Every entry needs to be reproduced exactly.

######

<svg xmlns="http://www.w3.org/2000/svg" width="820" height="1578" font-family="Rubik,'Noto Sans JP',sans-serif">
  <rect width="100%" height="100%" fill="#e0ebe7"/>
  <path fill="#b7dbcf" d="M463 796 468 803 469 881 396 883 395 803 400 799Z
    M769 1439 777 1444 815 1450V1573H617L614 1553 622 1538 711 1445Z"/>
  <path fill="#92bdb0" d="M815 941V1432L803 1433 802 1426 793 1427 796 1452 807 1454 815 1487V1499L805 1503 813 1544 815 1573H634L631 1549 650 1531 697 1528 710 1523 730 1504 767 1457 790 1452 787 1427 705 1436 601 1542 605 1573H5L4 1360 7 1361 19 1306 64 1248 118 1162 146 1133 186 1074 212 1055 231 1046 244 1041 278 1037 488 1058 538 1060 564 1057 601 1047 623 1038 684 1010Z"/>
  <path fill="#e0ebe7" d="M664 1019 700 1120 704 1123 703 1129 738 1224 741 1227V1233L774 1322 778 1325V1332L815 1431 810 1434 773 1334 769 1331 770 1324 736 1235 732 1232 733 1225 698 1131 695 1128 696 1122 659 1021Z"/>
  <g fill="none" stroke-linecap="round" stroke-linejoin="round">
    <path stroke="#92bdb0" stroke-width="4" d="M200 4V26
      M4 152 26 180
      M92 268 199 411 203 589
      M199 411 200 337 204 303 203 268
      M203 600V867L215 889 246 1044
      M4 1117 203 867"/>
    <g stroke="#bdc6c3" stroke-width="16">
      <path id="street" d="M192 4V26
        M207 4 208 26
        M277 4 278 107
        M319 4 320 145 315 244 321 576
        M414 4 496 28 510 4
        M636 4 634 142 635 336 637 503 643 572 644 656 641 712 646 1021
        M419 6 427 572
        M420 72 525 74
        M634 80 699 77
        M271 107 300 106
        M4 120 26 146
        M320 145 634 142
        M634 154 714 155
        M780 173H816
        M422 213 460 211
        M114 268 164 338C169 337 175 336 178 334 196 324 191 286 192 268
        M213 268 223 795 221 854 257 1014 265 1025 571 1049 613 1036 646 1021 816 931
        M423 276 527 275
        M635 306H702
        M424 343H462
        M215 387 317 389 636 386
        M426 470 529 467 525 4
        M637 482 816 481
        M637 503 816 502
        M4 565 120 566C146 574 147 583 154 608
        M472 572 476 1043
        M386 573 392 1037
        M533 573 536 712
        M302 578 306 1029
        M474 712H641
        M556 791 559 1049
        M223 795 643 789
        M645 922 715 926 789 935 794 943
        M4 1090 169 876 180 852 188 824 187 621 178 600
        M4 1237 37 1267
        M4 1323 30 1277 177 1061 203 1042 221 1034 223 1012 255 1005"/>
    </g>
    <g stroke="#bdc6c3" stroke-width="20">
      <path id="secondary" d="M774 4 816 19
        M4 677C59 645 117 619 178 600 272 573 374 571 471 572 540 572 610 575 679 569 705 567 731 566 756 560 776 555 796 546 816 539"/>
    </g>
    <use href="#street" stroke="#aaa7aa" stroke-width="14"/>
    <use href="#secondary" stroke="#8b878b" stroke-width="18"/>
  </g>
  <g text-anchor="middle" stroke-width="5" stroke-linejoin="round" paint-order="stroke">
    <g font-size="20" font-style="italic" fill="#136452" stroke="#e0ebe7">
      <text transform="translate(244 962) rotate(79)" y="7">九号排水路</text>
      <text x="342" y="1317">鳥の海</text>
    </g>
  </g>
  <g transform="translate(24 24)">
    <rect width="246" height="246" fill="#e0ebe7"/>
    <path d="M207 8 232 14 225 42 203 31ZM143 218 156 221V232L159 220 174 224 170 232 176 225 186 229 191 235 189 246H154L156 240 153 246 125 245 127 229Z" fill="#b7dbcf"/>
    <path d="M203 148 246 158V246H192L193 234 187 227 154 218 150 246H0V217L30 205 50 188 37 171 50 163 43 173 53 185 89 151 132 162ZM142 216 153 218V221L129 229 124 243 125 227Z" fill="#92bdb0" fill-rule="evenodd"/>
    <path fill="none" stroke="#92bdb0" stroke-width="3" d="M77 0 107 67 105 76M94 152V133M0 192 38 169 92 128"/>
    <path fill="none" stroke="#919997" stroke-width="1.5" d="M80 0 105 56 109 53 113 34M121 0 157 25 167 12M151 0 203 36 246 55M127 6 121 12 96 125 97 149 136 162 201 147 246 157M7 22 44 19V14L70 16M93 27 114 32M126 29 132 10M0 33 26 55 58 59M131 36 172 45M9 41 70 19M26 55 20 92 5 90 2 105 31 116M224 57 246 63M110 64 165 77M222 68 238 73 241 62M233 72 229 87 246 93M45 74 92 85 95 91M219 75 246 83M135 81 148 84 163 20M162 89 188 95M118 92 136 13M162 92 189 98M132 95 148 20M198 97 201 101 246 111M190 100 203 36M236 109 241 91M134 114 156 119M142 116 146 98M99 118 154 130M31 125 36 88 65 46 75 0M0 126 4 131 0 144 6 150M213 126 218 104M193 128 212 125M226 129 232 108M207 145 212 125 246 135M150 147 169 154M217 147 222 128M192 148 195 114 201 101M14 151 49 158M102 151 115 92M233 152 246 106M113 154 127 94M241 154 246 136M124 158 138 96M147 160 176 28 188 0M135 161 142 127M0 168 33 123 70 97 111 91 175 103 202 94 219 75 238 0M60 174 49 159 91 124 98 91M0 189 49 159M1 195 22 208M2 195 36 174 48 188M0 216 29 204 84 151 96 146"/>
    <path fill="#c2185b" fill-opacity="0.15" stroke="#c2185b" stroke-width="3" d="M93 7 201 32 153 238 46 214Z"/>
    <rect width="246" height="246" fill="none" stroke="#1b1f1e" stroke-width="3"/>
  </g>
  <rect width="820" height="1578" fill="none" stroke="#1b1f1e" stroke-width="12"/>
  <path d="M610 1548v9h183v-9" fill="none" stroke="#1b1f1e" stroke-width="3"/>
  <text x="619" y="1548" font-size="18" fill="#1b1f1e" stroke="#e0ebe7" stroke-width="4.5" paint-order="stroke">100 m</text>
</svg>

######

(ANSWER SPACE):
<svg xmlns="http://www.w3.org/2000/svg" width="820" height="1578" font-family="Rubik,'Noto Sans JP',sans-serif">
  <rect width="100%" height="100%" fill="#e0ebe7"/>
  <path fill="#b7dbcf" d="M463 796 468 803 469 881 396 883 395 803 400 799Z
    M769 1439 777 1444 815 1450V1573H617L614 1553 622 1538 711 1445Z"/>
  <path fill="#92bdb0" d="M815 941V1432L803 1433 802 1426 793 1427 796 1452 807 1454 815 1487V1499L805 1503 813 1544 815 1573H634L631 1549 650 1531 697 1528 710 1523 730 1504 767 1457 790 1452 787 1427 705 1436 601 1542 605 1573H5L4 1360 7 1361 19 1306 64 1248 118 1162 146 1133 186 1074 212 1055 231 1046 244 1041 278 1037 488 1058 538 1060 564 1057 601 1047 623 1038 684 1010Z"/>
  <path fill="#e0ebe7" d="M664 1019 700 1120 704 1123 703 1129 738 1224 741 1227V1233L774 1322 778 1325V1332L815 1431 810 1434 773 1334 769 1331 770 1324 736 1235 732 1232 733 1225 698 1131 695 1128 696 1122 659 1021Z"/>
  <g fill="none" stroke-linecap="round" stroke-linejoin="round">
    <path stroke="#92bdb0" stroke-width="4" d="M200 4V26
      M4 152 26 180
      M92 268 199 411 203 589
      M199 411 200 337 204 303 203 268
      M203 600V867L215 889 246 1044
      M4 1117 203 867"/>
    <g stroke="#bdc6c3" stroke-width="16">
      <path id="street" d="M192 4V26
        M207 4 208 26
        M277 4 278 107
        M319 4 320 145 315 244 321 576
        M414 4 496 28 510 4
        M636 4 634 142 635 336 637 503 643 572 644 656 641 712 646 1021
        M419 6 427 572
        M420 72 525 74
        M634 80 699 77
        M271 107 300 106
        M4 120 26 146
        M320 145 634 142
        M634 154 714 155
        M780 173H816
        M422 213 460 211
        M114 268 164 338C169 337 175 336 178 334 196 324 191 286 192 268
        M213 268 223 795 221 854 257 1014 265 1025 571 1049 613 1036 646 1021 816 931
        M423 276 527 275
        M635 306H702
        M424 343H462
        M215 387 317 389 636 386
        M426 470 529 467 525 4
        M637 482 816 481
        M637 503 816 502
        M4 565 120 566C146 574 147 583 154 608
        M472 572 476 1043
        M386 573 392 1037
        M533 573 536 712
        M302 578 306 1029
        M474 712H641
        M556 791 559 1049
        M223 795 643 789
        M645 922 715 926 789 935 794 943
        M4 1090 169 876 180 852 188 824 187 621 178 600
        M4 1237 37 1267
        M4 1323 30 1277 177 1061 203 1042 221 1034 223 1012 255 1005"/>
    </g>
    <g stroke="#bdc6c3" stroke-width="20">
      <path id="secondary" d="M774 4 816 19
        M4 677C59 645 117 619 178 600 272 573 374 571 471 572 540 572 610 575 679 569 705 567 731 566 756 560 776 555 796 546 816 539"/>
    </g>
    <use href="#street" stroke="#aaa7aa" stroke-width="14"/>
    <use href="#secondary" stroke="#8b878b" stroke-width="18"/>
  </g>
  <g text-anchor="middle" stroke-width="5" stroke-linejoin="round" paint-order="stroke">
    <g font-size="20" font-style="italic" fill="#136452" stroke="#e0ebe7">
      <text transform="translate(244 962) rotate(79)" y="7">九号排水路</text>
      <text x="342" y="1317">鳥の海</text>
    </g>
  </g>
  <g transform="translate(24 24)">
    <rect width="246" height="246" fill="#e0ebe7"/>
    <path d="M207 8 232 14 225 42 203 31ZM143 218 156 221V232L159 220 174 224 170 232 176 225 186 229 191 235 189 246H154L156 240 153 246 125 245 127 229Z" fill="#b7dbcf"/>
    <path d="M203 148 246 158V246H192L193 234 187 227 154 218 150 246H0V217L30 205 50 188 37 171 50 163 43 173 53 185 89 151 132 162ZM142 216 153 218V221L129 229 124 243 125 227Z" fill="#92bdb0" fill-rule="evenodd"/>
    <path fill="none" stroke="#92bdb0" stroke-width="3" d="M77 0 107 67 105 76M94 152V133M0 192 38 169 92 128"/>
    <path fill="none" stroke="#919997" stroke-width="1.5" d="M80 0 105 56 109 53 113 34M121 0 157 25 167 12M151 0 203 36 246 55M127 6 121 12 96 125 97 149 136 162 201 147 246 157M7 22 44 19V14L70 16M93 27 114 32M126 29 132 10M0 33 26 55 58 59M131 36 172 45M9 41 70 19M26 55 20 92 5 90 2 105 31 116M224 57 246 63M110 64 165 77M222 68 238 73 241 62M233 72 229 87 246 93M45 74 92 85 95 91M219 75 246 83M135 81 148 84 163 20M162 89 188 95M118 92 136 13M162 92 189 98M132 95 148 20M198 97 201 101 246 111M190 100 203 36M236 109 241 91M134 114 156 119M142 116 146 98M99 118 154 130M31 125 36 88 65 46 75 0M0 126 4 131 0 144 6 150M213 126 218 104M193 128 212 125M226 129 232 108M207 145 212 125 246 135M150 147 169 154M217 147 222 128M192 148 195 114 201 101M14 151 49 158M102 151 115 92M233 152 246 106M113 154 127 94M241 154 246 136M124 158 138 96M147 160 176 28 188 0M135 161 142 127M0 168 33 123 70 97 111 91 175 103 202 94 219 75 238 0M60 174 49 159 91 124 98 91M0 189 49 159M1 195 22 208M2 195 36 174 48 188M0 216 29 204 84 151 96 146"/>
    <path fill="#c2185b" fill-opacity="0.15" stroke="#c2185b" stroke-width="3" d="M93 7 201 32 153 238 46 214Z"/>
    <rect width="246" height="246" fill="none" stroke="#1b1f1e" stroke-width="3"/>
  </g>
  <rect width="820" height="1578" fill="none" stroke="#1b1f1e" stroke-width="12"/>
  <path d="M610 1548v9h183v-9" fill="none" stroke="#1b1f1e" stroke-width="3"/>
  <text x="619" y="1548" font-size="18" fill="#1b1f1e" stroke="#e0ebe7" stroke-width="4.5" paint-order="stroke">100 m</text>
</svg>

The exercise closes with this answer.